Now we come to step 3, which is to devise an investment strategy to attain the goal of the plan.
I based this plan and strategy on the assumption that FU#1 will be earning £25k net from year 4 onwards, and that he will have a savings rate of 50%. He will save until he is 40 at which point he can reach FI.
I modelled various scenarios (based on the same investment contributions) in a spreadsheet, using a mix of LISAs, ISAs, and Pension savings to try to identify the most optimal strategy. The results were quite surprising and not what I expected. The chosen plan turned out to be relatively simple.
I am aware that the plan may need adjustment/refinement as circumstances change, and, as I’ve said previously, this plan won’t be perfect but the most important thing is to start. As GETRICHSLOWLY points out in his post, the perfect is the enemy of the good.
Summary of the Chosen Strategy
I will give an outline of the chosen strategy here, with further explanation on the detail below.
Assumptions – All investments will be invested in low-cost index funds with 100% equity.

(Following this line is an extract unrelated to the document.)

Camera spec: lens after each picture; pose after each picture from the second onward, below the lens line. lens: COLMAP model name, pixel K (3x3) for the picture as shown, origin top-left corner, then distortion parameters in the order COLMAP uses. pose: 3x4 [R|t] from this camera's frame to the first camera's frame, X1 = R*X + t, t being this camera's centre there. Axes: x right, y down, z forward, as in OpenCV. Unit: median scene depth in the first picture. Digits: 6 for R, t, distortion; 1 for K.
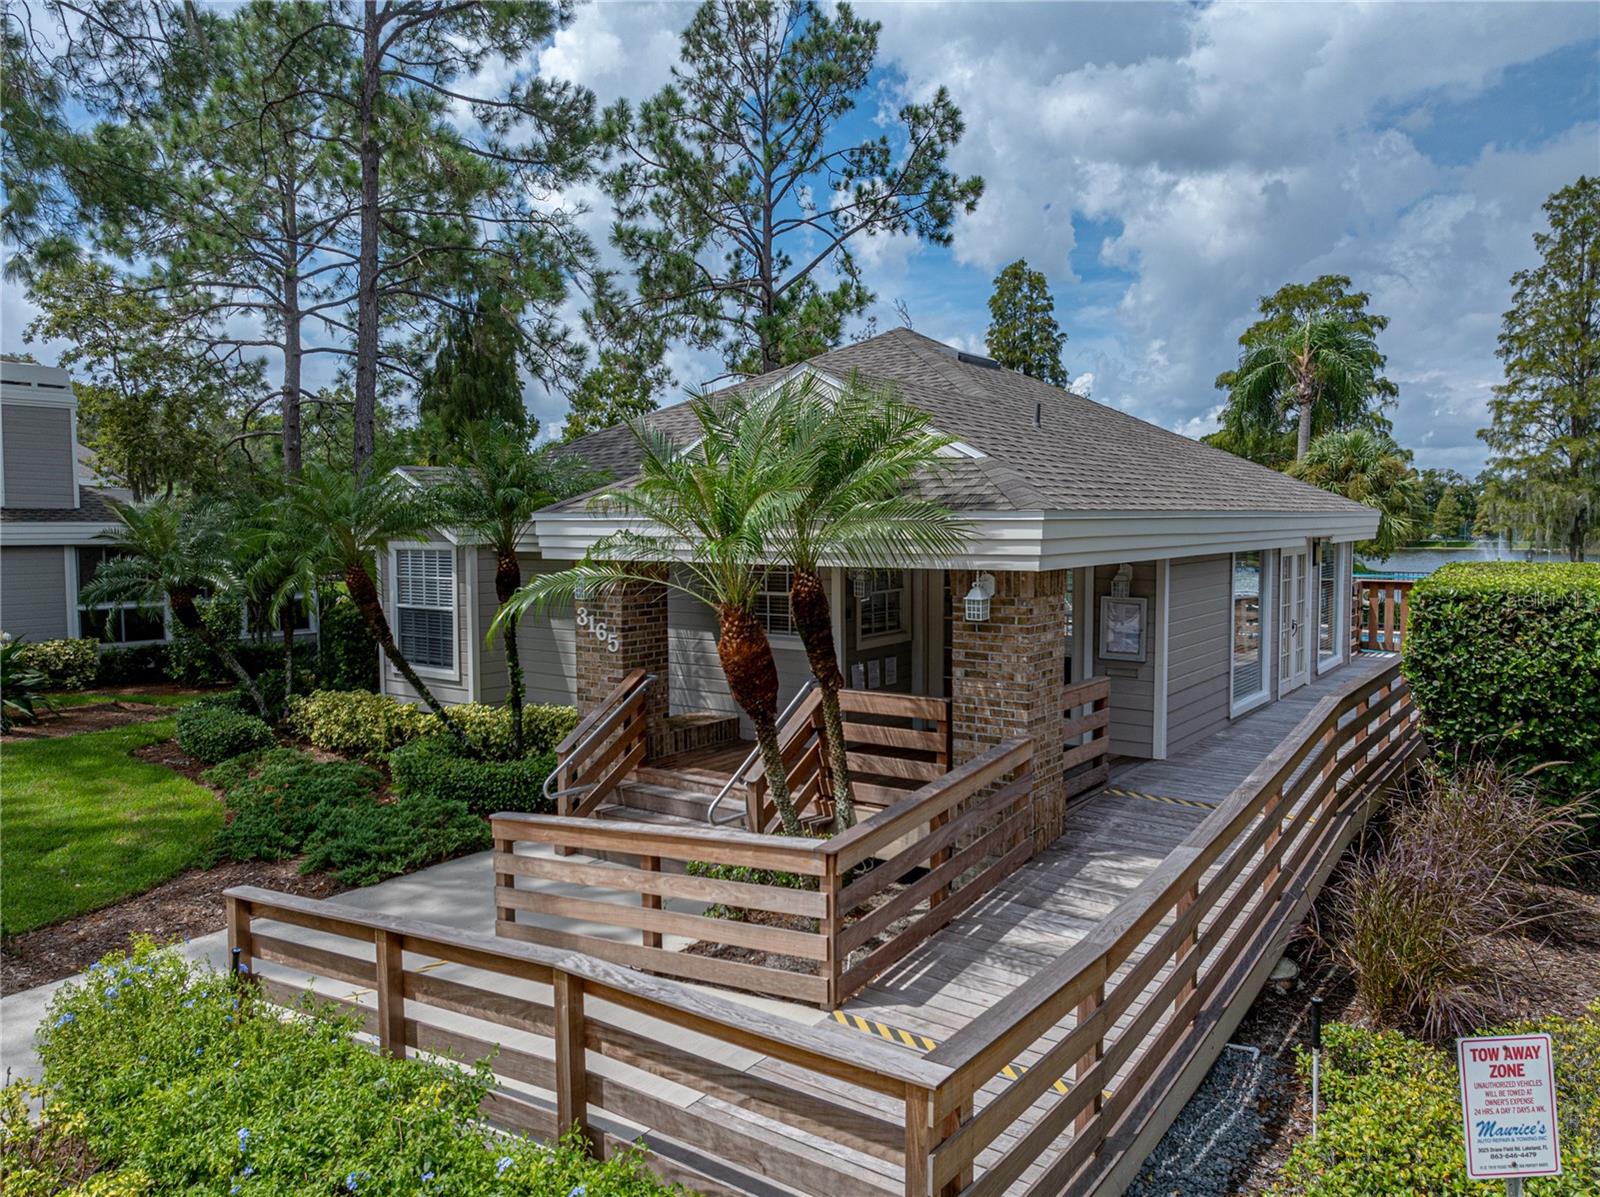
lens RADIAL K [[1130.2, 0, 806.0], [0, 1130.2, 591.7], [0, 0, 1]] dist [-0.022643, 0.003201]
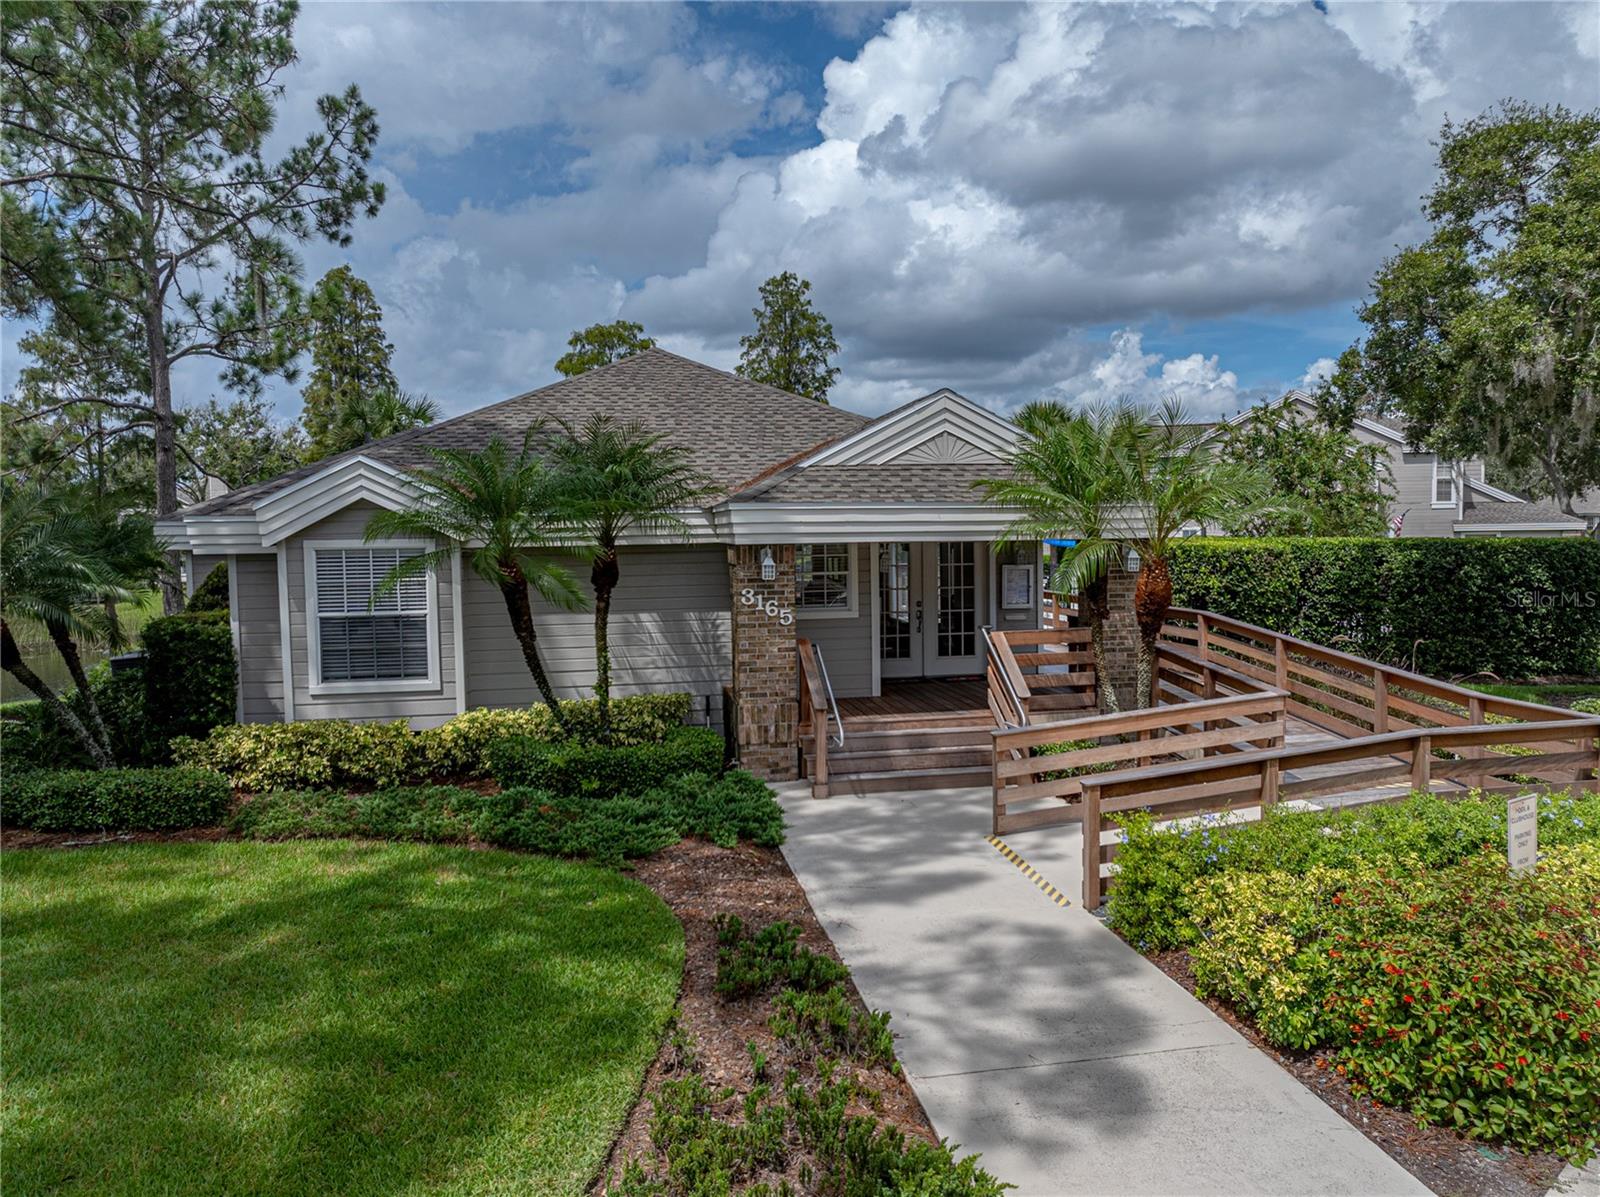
lens RADIAL K [[1139.4, 0, 800.0], [0, 1139.4, 598.5], [0, 0, 1]] dist [-0.040020, 0.000958]
pose [[0.687783, -0.048090, 0.724322, -0.339490], [0.056129, 0.998339, 0.012985, 0.004208], [-0.723743, 0.031724, 0.689340, 0.066524]]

Growth assumed to be 7%. Savings rate = 50%. Any state pension has been ignored.
Pension savings will consist only of the minimum contributions made to his auto-enrolment pension, which is automatically taken out of his pre-tax earnings by his employer.

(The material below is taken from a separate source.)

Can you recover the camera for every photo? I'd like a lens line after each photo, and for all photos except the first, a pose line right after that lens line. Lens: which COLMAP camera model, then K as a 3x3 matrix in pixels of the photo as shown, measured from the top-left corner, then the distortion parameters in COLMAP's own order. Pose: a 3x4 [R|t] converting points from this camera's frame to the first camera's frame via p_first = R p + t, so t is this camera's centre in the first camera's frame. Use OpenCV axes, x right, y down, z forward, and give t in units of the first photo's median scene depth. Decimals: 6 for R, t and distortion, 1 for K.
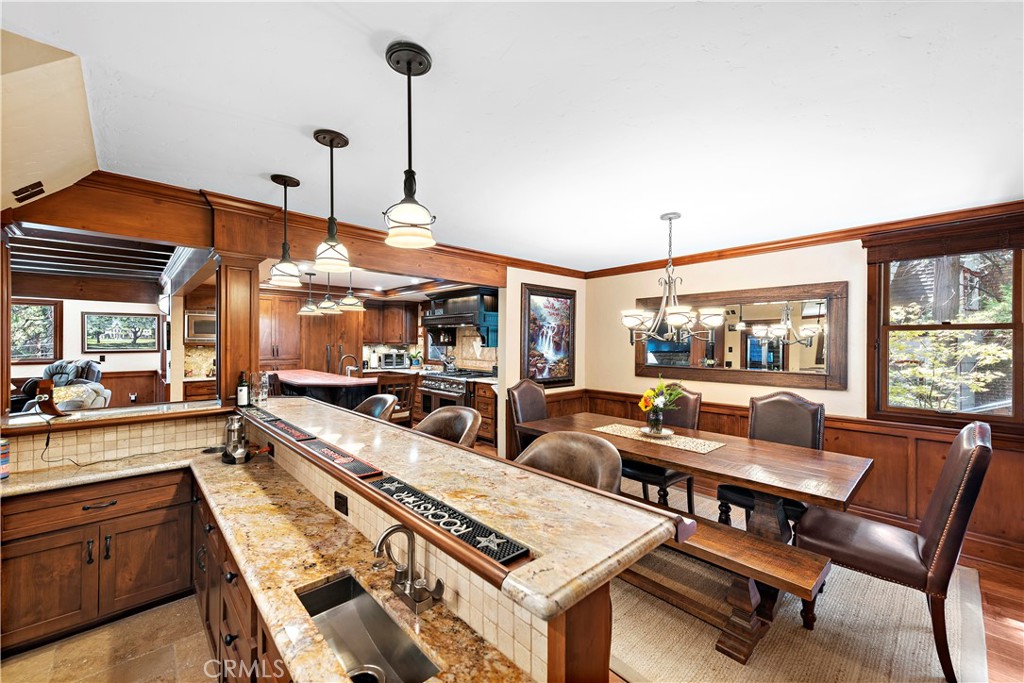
lens RADIAL K [[407.8, 0, 510.1], [0, 407.8, 341.3], [0, 0, 1]] dist [0.007381, -0.000642]
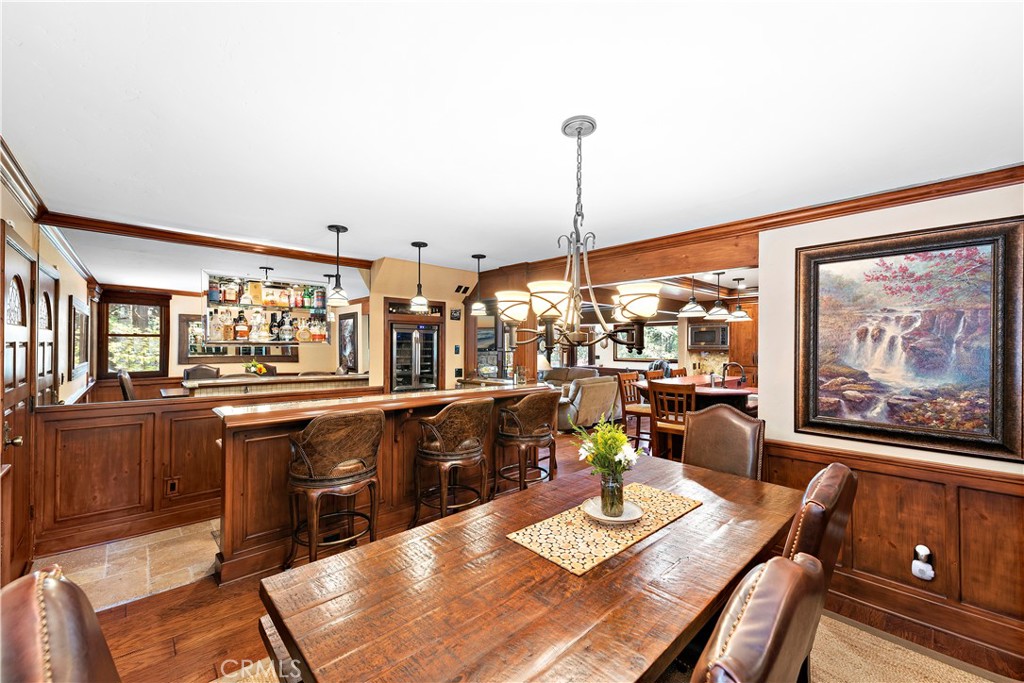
lens RADIAL K [[407.8, 0, 510.3], [0, 407.8, 344.4], [0, 0, 1]] dist [0.007381, -0.000642]
pose [[-0.013233, -0.012168, -0.999838, 0.591777], [-0.010408, 0.999873, -0.012031, 0.006314], [0.999858, 0.010247, -0.013358, 0.561791]]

Years 1-7 – Invest £4000 per year in a LISA, with the remaining savings into S&S ISA. This will give FU#1 a £43k deposit to be put towards buying a property.

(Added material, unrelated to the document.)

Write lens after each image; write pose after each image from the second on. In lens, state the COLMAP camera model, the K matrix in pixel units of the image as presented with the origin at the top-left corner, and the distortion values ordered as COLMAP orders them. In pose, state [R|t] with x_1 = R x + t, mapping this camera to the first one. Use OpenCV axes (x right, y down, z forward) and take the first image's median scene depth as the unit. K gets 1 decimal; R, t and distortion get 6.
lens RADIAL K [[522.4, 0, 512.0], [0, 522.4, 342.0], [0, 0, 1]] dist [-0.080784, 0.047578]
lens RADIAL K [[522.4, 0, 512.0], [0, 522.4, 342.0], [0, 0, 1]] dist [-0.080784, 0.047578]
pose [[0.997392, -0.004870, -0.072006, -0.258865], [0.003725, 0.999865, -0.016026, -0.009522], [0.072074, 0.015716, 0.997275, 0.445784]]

Years 8-21 – Invest all savings into S&S ISA. The value of the ISA at year 21 (age 40) will be £365k.
Years 21 onwards – no more contributions required.
Utilising a 4% withdrawal rate, this will provide £18k per year tax-free income.
At this rate of withdrawal the ISA will last beyond when he will be able to draw his personal pension at 57.
In my spreadsheet I took a 25% tax free lump sum out of the pension at age 60 and put it into the ISA spread over 4 years.
The final figures came out as detailed below.
AGE ISA VALUE PENSION VALUE TOTAL VALUE
40 £365K £80K £445K
50 £425K £157K £582K
60 £471K £232K £703K
70 £535K £456K £991K
80 £398K £898K £1.29M
How did I formulate this strategy, in the context of the available investment options in the UK?
We needed to look at the investments available to help purchase a property, and to provide an income from the age of 40.
Youngfiguy, in this post, identifies four key factors in saving and investing – Risk tolerance, Time-Horizon, Access, and affordability.
From a risk and time point of view, the period of investing will be between 5-15 years, so, being quite risk tolerant, I am happy to invest in 100% equities, with ongoing monitoring of the LISA which has the shortest investment period of 7 years.
With regard to access, when looking at different scenarios for FU#1 on a spreadsheet, it became apparent that pension saving alone wasn’t going help him achieve his goals, as he needed income from when he plans to become FI at 40, to when he would be able to draw a private pension (at 57?) So he would need investments that could be accessed as required.
Affordability has been addressed in his budget with an ongoing assumption of 50% savings rate.
For FU#1 we have identified that tax-advantaged investment accounts will be the best way to achieve his goals. Those available in the UK include LISAs, ISAs, and Pensions. (I am not going to explore the pro and cons of each in this post as it would take too long and make the post unreadable).
As FU#1 is enrolled in his company auto-enrolment pension scheme, I used the minimum contributions and found this made sufficient provision for the pension element of the plan. This may need further investigation if his earnings go into the higher rate bracket.
The main decision to make was the investment split made between the LISA and the ISA. On looking at different scenarios in the spreadsheet, using the LISA only for a house deposit, and then investing the remainder and ongoing investments in an ISA provided the most flexibility, albeit with slightly lower figures overall, than continuing to split investment between ISA and LISA. The LISA can be kept live by leaving a small amount of money in it after using it for a house deposit. This will keep future investment options open if circumstances change.
So you might be asking why not invest in the LISA and ISA if it returns more money? Because the ISA route provided enough, with the difference being the cost of flexibility for immediate access to the money if required. The Escape Artist explains it better in HOW MUCH IS ENOUGH.
I will post the spreadsheet on to this post when I have worked out how to put it on!!
In my next post on FU#1 I will detail the accounts and investments set up for him.
Do you have any thought or comments on the plan?
What investments are you relying on? Pensions, ISAs, or a mix?